"They were pretty much making fun of me about the way I looked," Heinz said and laughed.
Heinz is not concerned with the way he looks following back surgery Friday morning on a herniated disc. He's more concerned with the way he feels. Though he has spent most of the past two days sleeping, Heinz is looking forward to start his rehabilitation in the near future.
"I am actually feeling pretty good, though I still have pain where they cut (arthroscopic) me," Heinz said.
"As soon as I can move around and feel better, I can start a light rehab. It's going to be basic movement stuff. Range of motion. They want it to heal properly."
Heinz, a redshirt sophomore from North Florida Christian, was recently moved to backup center and was expected to provide quality depth behind starter David Castillo. However, he was recently diagnosed with two herniated discs. The good news is only one needed to be repaired -- the other was diagnosed as an "old" injury that can be helped through exercise.
Heinz could return to the Seminoles within eight weeks depending on his rehabilitation. He could also request a medical hardship after taking a redshirt season in 2001. Either way, Heinz wants to take a cautious, deliberate approach.
FSU players report for preseason camp Tuesday. The Seminoles' first practice is Wednesday.
"I don't want to try to rush back into it," Heinz said. "I have plenty of time to get back (to football). When it comes to your back, you only have one. I am going to take it as it comes. If I feel good, I will try to come back. If not, I will look into a medical (hardship)."
Heinz, a versatile player who made his first career start at tight guard against Georgia Tech last year in place of an injured Montrae Holland, is just glad to get the surgery behind him. He showed at one of the Seminoles' conditioning sessions last week despite being in considerable discomfort.
"It had reached the point where I was having a hard time walking, even standing up straight," Heinz said.
Heinz's younger brother, Roger Heinz, also returned home this past weekend for a few days of rest and relaxation. Roger, a record-setting quarterback at NFC last season, is an incoming freshman at North Carolina.
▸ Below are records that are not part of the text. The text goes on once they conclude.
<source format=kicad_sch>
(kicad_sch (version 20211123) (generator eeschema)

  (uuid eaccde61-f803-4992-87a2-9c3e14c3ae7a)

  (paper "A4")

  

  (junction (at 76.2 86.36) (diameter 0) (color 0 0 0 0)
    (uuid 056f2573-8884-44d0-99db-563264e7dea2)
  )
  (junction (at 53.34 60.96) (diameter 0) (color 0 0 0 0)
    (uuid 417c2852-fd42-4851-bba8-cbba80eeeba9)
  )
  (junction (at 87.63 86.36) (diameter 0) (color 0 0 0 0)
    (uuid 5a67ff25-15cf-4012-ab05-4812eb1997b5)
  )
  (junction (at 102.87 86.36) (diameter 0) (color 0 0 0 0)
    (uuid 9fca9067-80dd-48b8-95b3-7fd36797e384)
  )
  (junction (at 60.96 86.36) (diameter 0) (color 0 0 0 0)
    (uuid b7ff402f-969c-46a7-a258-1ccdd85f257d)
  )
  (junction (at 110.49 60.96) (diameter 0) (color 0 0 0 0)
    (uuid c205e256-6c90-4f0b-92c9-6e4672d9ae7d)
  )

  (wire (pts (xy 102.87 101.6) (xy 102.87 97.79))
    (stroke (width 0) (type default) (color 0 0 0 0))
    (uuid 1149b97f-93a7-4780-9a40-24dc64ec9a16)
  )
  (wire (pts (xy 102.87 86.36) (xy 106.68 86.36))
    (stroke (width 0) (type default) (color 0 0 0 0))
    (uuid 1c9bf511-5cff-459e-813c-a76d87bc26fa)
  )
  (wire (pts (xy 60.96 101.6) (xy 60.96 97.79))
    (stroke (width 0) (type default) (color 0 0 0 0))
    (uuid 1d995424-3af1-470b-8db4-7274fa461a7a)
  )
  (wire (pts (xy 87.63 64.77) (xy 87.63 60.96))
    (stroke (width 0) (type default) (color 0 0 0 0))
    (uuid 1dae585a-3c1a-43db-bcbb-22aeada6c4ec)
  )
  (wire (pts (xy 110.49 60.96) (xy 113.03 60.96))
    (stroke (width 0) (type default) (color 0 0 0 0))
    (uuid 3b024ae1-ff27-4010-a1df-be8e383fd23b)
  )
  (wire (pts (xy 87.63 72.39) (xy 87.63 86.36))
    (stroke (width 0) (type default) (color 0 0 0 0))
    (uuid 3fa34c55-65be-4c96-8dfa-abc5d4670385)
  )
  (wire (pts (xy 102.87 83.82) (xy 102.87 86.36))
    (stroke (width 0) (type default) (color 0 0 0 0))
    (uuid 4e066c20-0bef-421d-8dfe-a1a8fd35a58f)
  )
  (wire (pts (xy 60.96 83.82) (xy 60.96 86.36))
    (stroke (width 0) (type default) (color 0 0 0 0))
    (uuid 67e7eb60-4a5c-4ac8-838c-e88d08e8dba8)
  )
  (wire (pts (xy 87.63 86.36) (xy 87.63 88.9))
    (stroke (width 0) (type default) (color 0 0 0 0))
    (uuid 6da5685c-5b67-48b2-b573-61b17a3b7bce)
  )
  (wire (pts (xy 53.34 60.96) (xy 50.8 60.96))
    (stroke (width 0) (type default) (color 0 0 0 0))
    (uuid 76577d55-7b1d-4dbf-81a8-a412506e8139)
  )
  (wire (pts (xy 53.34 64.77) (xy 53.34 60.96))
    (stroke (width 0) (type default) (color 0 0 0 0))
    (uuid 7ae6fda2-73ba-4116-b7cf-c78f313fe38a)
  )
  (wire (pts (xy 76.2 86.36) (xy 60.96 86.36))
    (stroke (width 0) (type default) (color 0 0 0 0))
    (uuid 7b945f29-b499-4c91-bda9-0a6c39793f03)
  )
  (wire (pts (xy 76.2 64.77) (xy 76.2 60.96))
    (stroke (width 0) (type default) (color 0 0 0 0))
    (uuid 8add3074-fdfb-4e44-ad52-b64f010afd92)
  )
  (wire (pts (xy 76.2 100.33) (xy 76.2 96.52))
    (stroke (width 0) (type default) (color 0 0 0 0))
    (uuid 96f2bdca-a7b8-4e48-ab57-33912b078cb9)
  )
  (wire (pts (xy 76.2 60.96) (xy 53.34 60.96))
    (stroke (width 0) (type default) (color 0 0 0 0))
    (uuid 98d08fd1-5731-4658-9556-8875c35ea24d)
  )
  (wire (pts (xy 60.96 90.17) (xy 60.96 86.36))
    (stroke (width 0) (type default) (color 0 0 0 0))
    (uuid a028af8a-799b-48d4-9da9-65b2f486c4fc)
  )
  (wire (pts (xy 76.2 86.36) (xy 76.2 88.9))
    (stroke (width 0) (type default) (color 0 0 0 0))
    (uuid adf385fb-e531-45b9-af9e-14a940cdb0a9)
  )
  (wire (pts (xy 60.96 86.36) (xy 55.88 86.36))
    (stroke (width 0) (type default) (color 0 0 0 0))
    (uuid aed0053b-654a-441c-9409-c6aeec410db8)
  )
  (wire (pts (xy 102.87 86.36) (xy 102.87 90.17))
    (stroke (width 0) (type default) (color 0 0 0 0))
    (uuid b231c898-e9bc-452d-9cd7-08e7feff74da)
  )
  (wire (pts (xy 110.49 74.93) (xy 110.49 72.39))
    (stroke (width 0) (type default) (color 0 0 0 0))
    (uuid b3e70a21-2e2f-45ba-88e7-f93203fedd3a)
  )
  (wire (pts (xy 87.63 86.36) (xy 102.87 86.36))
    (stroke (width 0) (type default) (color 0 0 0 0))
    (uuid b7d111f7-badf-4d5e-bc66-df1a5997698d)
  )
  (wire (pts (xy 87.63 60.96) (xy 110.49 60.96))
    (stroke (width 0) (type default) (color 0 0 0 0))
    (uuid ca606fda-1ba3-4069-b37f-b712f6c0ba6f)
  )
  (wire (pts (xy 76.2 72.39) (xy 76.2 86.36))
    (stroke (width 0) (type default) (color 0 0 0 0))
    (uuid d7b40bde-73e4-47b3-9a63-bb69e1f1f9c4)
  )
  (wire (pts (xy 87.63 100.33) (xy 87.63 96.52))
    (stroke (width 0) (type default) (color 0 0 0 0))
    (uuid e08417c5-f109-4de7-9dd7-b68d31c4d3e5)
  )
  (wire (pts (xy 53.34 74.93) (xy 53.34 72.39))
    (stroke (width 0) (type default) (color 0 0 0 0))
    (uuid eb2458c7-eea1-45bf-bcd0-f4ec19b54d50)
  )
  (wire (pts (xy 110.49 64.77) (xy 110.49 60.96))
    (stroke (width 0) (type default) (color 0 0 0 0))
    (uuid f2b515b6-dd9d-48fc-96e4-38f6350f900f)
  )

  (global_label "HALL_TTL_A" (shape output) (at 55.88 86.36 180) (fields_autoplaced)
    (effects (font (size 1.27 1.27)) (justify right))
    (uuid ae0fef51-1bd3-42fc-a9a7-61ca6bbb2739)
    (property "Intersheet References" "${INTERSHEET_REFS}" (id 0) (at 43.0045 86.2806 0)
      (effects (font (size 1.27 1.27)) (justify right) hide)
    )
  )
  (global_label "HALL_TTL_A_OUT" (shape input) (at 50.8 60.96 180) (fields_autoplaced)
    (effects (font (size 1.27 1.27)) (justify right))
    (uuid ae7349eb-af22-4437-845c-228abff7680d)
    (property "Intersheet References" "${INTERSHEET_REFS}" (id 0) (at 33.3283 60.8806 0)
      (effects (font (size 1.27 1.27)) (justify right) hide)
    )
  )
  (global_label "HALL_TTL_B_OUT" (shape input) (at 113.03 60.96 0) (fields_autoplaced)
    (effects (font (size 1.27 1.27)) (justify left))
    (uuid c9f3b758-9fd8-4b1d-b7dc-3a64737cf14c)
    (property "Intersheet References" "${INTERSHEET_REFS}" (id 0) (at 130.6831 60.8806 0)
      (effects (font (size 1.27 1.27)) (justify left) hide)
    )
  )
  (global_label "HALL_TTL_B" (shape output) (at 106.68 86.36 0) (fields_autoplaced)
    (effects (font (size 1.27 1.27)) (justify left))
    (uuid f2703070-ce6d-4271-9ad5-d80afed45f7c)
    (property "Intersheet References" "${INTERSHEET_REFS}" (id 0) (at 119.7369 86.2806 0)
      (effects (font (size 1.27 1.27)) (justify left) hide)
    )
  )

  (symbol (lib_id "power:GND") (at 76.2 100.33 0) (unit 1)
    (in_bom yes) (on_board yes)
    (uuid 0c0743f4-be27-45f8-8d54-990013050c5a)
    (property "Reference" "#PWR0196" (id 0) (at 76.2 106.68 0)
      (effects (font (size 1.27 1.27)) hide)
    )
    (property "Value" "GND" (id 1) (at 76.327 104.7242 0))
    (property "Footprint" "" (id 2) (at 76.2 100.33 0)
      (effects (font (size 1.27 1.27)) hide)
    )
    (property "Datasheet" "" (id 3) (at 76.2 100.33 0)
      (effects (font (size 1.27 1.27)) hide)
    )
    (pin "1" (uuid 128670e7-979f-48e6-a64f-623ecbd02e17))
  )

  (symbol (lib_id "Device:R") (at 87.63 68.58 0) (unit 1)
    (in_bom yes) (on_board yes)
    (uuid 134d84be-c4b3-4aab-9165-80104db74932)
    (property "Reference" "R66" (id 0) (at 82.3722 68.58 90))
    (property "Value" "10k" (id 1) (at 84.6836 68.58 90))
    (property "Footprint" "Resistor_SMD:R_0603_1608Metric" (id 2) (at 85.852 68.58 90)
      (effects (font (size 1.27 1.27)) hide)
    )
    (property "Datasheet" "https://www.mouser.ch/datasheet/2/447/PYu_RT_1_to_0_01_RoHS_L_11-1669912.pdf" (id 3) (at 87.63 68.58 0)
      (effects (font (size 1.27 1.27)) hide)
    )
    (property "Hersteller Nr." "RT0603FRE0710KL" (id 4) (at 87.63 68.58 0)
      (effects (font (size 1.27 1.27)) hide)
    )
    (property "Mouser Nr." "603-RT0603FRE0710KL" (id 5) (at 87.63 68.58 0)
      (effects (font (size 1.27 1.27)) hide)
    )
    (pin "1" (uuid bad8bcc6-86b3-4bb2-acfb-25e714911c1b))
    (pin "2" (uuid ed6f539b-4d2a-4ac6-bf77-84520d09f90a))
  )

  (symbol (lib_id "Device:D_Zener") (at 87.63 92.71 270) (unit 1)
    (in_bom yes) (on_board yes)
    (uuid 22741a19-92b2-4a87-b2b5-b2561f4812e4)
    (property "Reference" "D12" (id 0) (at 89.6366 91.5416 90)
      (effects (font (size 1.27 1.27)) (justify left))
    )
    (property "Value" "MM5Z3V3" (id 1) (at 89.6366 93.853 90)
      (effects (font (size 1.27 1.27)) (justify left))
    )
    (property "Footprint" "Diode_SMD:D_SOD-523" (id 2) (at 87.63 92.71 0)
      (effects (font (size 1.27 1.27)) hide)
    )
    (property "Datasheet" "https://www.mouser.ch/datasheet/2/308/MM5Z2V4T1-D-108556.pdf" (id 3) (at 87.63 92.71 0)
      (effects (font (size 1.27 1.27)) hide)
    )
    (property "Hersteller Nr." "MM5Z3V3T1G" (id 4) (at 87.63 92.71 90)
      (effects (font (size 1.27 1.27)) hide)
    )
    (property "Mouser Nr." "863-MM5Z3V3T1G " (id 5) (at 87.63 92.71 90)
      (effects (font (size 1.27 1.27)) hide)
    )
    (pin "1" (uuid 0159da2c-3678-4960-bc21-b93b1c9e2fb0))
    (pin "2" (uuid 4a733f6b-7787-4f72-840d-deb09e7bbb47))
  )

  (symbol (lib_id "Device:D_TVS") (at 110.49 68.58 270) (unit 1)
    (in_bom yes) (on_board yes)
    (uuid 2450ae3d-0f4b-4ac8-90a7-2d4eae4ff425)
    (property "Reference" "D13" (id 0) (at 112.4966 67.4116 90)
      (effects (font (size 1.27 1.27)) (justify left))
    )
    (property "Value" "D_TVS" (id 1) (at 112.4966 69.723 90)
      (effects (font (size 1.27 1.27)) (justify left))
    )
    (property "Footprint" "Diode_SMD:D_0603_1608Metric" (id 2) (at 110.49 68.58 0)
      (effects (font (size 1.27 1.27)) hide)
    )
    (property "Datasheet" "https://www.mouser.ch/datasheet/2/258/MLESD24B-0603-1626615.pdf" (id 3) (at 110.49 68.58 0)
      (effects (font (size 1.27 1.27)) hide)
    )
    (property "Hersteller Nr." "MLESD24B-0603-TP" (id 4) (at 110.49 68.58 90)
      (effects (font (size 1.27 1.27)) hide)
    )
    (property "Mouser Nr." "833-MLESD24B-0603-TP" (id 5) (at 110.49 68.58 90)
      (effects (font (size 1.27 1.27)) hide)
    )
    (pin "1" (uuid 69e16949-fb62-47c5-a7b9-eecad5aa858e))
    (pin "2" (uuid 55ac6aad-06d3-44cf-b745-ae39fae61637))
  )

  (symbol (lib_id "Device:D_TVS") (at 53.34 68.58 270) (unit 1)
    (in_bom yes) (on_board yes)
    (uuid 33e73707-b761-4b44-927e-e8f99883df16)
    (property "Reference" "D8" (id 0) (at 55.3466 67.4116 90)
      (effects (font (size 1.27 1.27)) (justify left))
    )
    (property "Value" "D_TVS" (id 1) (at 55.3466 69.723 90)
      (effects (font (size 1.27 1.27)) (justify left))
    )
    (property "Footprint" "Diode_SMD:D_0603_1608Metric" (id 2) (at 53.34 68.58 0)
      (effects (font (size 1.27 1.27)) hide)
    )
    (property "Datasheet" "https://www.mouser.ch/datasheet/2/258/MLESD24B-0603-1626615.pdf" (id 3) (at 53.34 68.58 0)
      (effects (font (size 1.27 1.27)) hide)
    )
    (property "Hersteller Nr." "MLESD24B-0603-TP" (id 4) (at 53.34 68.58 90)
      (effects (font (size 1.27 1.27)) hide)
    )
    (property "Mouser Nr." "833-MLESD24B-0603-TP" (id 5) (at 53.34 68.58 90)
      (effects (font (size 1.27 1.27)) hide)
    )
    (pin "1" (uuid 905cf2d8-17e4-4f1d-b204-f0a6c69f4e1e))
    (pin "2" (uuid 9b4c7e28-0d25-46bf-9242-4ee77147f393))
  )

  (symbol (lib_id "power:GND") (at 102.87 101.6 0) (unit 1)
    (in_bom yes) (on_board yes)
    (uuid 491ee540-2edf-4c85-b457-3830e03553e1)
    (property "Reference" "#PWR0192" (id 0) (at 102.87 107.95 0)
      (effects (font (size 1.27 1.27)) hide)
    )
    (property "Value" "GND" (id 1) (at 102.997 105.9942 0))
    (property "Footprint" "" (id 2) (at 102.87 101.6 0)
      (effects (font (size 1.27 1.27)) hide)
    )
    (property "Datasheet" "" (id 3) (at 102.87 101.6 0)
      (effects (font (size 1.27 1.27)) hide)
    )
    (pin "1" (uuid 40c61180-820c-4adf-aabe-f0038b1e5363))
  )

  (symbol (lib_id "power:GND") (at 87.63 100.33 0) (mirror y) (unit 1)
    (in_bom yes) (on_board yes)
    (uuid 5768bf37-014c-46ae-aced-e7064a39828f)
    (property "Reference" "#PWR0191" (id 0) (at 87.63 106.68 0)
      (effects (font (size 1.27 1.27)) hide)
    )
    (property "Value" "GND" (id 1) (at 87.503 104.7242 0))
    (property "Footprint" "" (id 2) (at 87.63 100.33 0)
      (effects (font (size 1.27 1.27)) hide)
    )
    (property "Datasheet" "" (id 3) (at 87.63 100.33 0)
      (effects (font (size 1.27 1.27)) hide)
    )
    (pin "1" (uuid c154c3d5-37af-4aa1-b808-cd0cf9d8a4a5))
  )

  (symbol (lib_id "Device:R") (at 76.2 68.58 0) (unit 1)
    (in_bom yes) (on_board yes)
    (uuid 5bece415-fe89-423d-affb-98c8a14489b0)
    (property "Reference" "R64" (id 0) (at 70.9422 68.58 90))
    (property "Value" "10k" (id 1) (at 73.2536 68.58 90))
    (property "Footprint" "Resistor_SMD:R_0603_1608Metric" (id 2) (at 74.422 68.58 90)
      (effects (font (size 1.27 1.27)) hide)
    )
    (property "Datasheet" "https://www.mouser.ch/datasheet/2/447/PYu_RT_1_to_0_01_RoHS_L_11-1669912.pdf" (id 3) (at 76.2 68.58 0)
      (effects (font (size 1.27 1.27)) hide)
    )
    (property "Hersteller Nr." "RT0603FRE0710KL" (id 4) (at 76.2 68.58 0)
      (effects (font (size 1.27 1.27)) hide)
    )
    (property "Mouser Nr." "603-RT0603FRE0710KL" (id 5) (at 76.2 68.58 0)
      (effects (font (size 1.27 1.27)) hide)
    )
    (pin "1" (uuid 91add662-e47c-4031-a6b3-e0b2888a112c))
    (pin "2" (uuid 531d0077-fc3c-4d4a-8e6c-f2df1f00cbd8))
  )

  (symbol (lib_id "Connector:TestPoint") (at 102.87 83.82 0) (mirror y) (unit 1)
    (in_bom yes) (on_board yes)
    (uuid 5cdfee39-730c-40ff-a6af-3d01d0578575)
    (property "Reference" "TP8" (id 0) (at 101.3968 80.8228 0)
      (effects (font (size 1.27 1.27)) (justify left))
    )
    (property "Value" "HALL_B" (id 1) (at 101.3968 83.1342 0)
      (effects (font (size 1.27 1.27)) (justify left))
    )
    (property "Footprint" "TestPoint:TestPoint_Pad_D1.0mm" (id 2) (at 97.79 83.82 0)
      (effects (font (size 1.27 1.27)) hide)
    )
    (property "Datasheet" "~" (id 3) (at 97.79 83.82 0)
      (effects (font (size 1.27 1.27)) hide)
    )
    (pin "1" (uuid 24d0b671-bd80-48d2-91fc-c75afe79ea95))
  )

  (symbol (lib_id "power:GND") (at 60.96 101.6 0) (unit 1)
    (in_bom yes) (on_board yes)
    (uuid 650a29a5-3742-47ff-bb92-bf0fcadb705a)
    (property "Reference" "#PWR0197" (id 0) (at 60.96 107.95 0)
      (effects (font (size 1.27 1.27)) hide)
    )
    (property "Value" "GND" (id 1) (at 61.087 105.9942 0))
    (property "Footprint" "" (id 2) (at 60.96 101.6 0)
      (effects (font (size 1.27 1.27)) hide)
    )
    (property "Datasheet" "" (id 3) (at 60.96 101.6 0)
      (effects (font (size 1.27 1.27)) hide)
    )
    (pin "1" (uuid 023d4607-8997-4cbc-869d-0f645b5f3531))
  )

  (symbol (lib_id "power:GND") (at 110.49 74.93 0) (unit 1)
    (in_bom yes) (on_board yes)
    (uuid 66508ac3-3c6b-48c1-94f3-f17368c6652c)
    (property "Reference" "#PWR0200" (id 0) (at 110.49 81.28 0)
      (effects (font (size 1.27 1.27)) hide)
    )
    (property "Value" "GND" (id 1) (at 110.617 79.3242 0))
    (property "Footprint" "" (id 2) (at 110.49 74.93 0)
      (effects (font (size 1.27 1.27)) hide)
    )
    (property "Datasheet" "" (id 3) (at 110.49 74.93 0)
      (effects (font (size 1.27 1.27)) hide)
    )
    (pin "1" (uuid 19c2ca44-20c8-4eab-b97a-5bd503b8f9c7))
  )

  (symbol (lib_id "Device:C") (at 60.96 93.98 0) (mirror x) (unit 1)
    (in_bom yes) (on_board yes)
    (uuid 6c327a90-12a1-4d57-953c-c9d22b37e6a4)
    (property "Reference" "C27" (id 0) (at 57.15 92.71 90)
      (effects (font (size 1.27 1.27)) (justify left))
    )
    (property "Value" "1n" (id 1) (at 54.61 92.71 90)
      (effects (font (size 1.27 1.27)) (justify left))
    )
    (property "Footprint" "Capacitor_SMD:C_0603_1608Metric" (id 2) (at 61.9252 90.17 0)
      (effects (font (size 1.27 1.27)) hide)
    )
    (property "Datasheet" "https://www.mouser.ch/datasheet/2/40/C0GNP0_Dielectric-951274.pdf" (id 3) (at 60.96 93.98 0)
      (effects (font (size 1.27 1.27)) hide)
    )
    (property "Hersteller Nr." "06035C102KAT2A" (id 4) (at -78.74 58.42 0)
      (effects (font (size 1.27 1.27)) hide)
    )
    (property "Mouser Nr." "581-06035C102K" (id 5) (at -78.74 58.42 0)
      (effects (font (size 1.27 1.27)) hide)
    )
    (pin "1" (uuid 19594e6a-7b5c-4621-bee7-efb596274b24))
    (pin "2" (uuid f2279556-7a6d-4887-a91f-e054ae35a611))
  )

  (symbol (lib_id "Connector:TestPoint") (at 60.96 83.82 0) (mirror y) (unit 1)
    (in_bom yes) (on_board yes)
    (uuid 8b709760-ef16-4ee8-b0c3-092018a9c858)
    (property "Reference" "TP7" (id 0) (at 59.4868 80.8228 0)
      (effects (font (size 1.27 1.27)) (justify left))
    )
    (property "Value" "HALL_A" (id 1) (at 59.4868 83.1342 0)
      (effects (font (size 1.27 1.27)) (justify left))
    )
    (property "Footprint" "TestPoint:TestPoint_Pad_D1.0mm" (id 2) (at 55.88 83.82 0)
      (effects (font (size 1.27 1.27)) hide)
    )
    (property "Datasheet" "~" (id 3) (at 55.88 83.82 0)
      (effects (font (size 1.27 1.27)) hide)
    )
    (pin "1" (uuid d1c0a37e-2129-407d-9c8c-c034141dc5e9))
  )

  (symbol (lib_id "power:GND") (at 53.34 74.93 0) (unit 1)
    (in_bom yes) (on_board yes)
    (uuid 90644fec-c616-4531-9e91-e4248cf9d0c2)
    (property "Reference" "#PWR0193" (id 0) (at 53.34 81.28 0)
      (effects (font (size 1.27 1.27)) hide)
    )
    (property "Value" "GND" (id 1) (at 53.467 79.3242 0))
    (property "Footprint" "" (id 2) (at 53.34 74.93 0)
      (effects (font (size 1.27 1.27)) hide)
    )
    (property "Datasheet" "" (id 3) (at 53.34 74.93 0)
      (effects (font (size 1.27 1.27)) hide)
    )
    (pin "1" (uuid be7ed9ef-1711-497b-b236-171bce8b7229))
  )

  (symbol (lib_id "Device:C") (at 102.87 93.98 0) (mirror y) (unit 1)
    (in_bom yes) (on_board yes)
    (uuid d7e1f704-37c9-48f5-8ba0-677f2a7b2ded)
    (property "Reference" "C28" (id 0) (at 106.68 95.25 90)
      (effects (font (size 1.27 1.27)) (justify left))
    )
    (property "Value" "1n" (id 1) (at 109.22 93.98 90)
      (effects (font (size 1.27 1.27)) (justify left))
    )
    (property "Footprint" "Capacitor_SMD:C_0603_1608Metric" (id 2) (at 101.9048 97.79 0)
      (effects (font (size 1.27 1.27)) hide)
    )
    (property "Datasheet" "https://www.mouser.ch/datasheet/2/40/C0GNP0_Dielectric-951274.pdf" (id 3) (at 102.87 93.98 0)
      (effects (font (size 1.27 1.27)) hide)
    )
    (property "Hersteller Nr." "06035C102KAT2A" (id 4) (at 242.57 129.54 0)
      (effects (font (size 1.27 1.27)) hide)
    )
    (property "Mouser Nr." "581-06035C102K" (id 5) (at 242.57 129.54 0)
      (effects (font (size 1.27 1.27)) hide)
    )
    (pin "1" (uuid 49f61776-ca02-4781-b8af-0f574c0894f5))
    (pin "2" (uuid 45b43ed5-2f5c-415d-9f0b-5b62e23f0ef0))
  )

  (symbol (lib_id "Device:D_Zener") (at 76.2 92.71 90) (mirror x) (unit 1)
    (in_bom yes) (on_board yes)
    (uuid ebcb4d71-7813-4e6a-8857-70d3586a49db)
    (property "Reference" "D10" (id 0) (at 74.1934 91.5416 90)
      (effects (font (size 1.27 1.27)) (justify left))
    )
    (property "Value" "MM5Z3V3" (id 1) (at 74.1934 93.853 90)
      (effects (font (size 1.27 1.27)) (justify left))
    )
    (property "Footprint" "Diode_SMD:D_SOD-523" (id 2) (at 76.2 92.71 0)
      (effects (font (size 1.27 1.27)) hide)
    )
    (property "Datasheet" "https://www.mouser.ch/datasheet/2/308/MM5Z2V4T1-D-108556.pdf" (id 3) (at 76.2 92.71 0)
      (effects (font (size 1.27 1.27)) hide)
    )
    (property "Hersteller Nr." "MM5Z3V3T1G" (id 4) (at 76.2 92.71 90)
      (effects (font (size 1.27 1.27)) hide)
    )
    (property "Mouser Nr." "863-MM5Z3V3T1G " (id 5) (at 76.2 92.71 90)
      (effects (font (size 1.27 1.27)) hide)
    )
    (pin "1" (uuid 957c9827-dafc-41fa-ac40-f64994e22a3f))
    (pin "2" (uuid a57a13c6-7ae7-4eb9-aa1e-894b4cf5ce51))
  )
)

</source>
The Seminoles open their season Aug. 30 at UNC.
Roger Heinz, who will probably be red shirted this season as he continues his recovery from shoulder surgery (left shoulder), says the Tar Heels are upbeat about the upcoming year. He also said the team is anxious to face FSU in the season-opener.
"That's all they have been talking about since I got up there (June 22)," Heinz said.
"I've been watching film on Florida State a few hours a night as well. Guys up there are taking this game (against FSU) very seriously. This is a game you can build your season on with a win."
Like at FSU, Roger Heinz and his UNC teammates also had voluntary summer conditioning workouts and pass-and-catch sessions with quarterbacks and receivers. Known for his athleticism at NFC, a laughing Heinz admitted collegiate workouts are "a different world" when compared to high school.
"I have never seen anything like it," Heinz said.
Here's a rundown on UNC's conditioning drills.
Monday: Eight 300-yard sprints in 55 seconds or under with a 45-second rest period. Tuesday: 16 110-yard sprints under 15 seconds, 45 second rest period. Wednesday: 16 80-yard sprints with a 50-pound weight under 14 seconds, 45-second rest period. Thursday: six 300-yard shuttles (25 yards down and back) under 65 seconds, one-minute rest period. Also rotated into the workouts were position specific drills, be it high knees, running in a sand pit, etc.
Heinz said the team also had to lift weights four times a week. UNC's varsity conditioning test is also similar to FSU's -- running 110-yard sprints under a specific time depending on position.
"It was obviously different, nothing that I have ever been through, but I also had a lot of fun," Heinz said. "I only threw one pick during pass skels the five weeks I was there, so I felt like I did okay."
Roger also was happy to hear that his brother's surgery went well.
"I know everyone is relieved that he's going to be fine and he can return to playing football," Roger said. "He needs to take it slow and make sure he's ready. But I know he's going to work hard to get back out there."
Of course, Matt is not going to cut little brother any slack. Even when mending from back surgery.
"I can take him -- he's just a quarterback," Matt said.